Petróleo e o Ambiente

Petróleo ameaça estuário do rio Amazonas

20 de fevereiro de 2004

Prospecções começam sem EIA-RIMA e deputada Socorro Gomes (PCdoB – PA) exige programa de gestão ambiental integrada


    A produção de petróleo em águas profundas na bacia da foz do rio Amazonas, nos Estados do Pará e do Amapá, poderá ser iniciada dentro de pouco tempo, caso obtenha o resultado esperado a perfuração de um poço iniciada em março passado, na costa da região paraense de Salinópolis, pela BP Brasil, empresa do grupo BP Amoco. Essa foi ganhadora do direito de exploração da área, concedido pela Agência Nacional de Petróleo – ANP.

Ocorre que, embora os trabalhos de perfuração tenham sido iniciados no dia 27 de março, até agora as autoridades ambientais, nem federais nem estaduais, aprovaram qualquer plano de gestão ambiental da área.


Preocupada com a possibilidade da ocorrência de um acidente ambiental sem precedentes na região, a deputada paraense Socorro Gomes (PCdoB – PA) apresentou indicação encaminhada ao Ministério do Meio Ambiente, exigindo a “implantação, no mais breve prazo possível”, de um Programa de Gestão Ambiental Integrado abrangendo toda a área do estuário do rio Amazonas.
* * *
Tarefas a cumprir.
[a] Na notícia sobre o petróleo no estuário do Amazonas, por que a deputada Socorro Gomes encaminhou a indicação ao Ministério do Meio Ambiente? Responda em uma a três frases.
[b] Segundo a notícia sobre o petróleo no estuário do Amazonas, em que dia começaram os trabalhos de perfuração?
[c] Prolongue a notícia sobre o petróleo no estuário do Amazonas a partir do ponto em que ela termina.

[Dados de pontos-chave humanos]
* * *
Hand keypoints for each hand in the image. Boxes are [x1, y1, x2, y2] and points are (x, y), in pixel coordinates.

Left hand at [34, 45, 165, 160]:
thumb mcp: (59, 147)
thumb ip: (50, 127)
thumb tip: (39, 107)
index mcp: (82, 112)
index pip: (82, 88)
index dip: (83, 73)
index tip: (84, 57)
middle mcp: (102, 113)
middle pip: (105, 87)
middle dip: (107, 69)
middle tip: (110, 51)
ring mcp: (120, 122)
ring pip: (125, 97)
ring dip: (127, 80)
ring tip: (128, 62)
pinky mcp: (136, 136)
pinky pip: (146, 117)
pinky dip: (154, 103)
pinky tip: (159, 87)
* * *
Lista de respostas.
[a] A deputada estava preocupada com a possibilidade de um acidente ambiental sem precedentes na região. Por isso, exigiu a implantação, no mais breve prazo possível, de um Programa de Gestão Ambiental Integrado que abrangesse toda a área do estuário do rio Amazonas.

[b] Em 27 de março.

[c]
Desinteresse


Em 14 de março último a deputada apresentou um requerimento de informações ao Ministro do Meio Ambiente, José Sarney Filho, indagando quais as medidas de controle e gestão ambiental que estão sendo adotadas em relação a explorações petrolíferas e de gás no estuário do rio Amazonas.


Queria saber também qual a participação da Agência Nacional do Petróleo – ANP – e da Petrobras em relação às empresas envolvidas com os processos exploratórios primários e conseqüentes avanços para os definitivos.


Quais as providências adotadas e os resultados obtidos em função das exigências de implantação das medidas de controle ambiental e qual o interesse manifestado pelo Ministério do Meio Ambiente com relação ao processo exploratório petrolífero e de gás, já em curso no estuário do Amazonas.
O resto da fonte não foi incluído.